From COVID-19 to cancer and beyond

And COVID-19 is just the beginning. What makes experts like Dr. Blakney optimistic about the future is mRNA’s revolutionary flexibility. It can be adapted to fight just about any disease.

“MAT (monocolonal antibody treatment) costs upwards of $10,000 and requires an IV infusion in a clinical setting. What if we could use self-amplifying mRNA to make the same therapy much more affordable and accessible via a simple, intra-muscular injection? That’s our goal,” she says.

mRNA technology has the potential not just to make existing treatments like MAT more effective and accessible, but to form the basis of entirely new ones, from immunotherapies to gene therapies and beyond.

In the same way that the current mRNA vaccines train the immune system to make antibodies to protect against the spike protein found on the surface of the COVID-19 virus, new vaccines can be developed to recognize a protein on the surface of a cancer cell, a drug-resistant tuberculosis cell, or the yellow fever virus, generating the needed immune response.

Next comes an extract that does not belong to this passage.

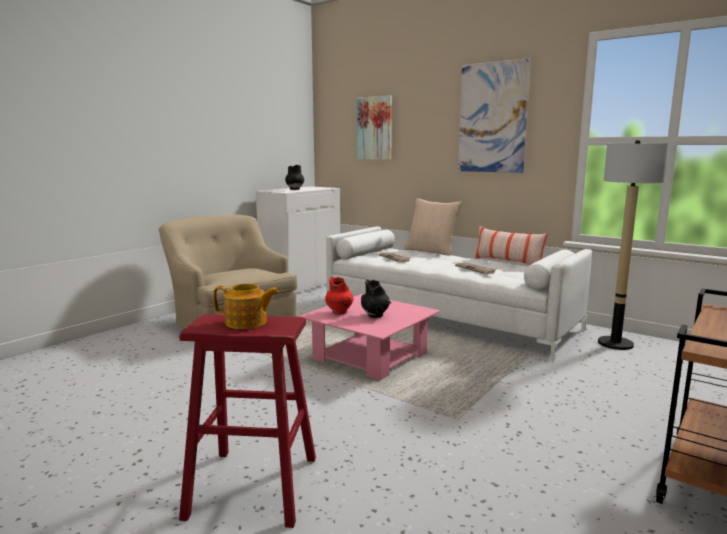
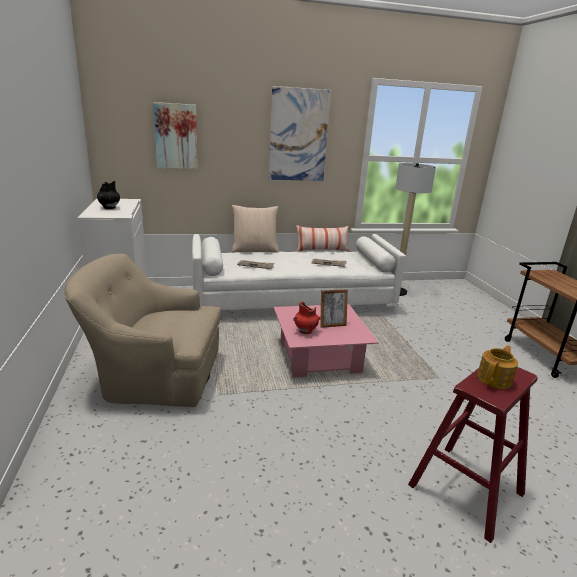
camera: 50 degrees left, 10 degrees up
black vase [361,279,391,318] -> picture frame [320,289,348,328]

And because mRNA can be used to encode almost any protein, the technology could be deployed in therapies for diseases like cystic fibrosis, which are caused by missing or malformed proteins.

Ultimately, the future for mRNA is bright, and there’s nowhere Dr. Blakney would rather be.

“We’re creating the technology we need to fight the next big pandemic — and perhaps one day even solve the riddle of diseases like cancer.”

– Dr. Anna Blakney

“When I look around, I see UBC researchers making important breakthroughs and I see UBC spin-off biotechs developing state-of-the-art biomanufacturing facilities in the heart of Vancouver,” says Dr. Blakney.

Since the beginning of the COVID-19 pandemic, British Columbia has emerged as a global powerhouse of biomedical and life sciences research and innovation, with Canada’s largest and fastest-growing biotechnology companies driving economic growth and health care advances.

“We have the intellectual firepower. We’re building the infrastructure. We’re creating the technology we need to fight the next big pandemic — and perhaps one day even solve the riddle of diseases like cancer. It’s very, very, exciting,” she says.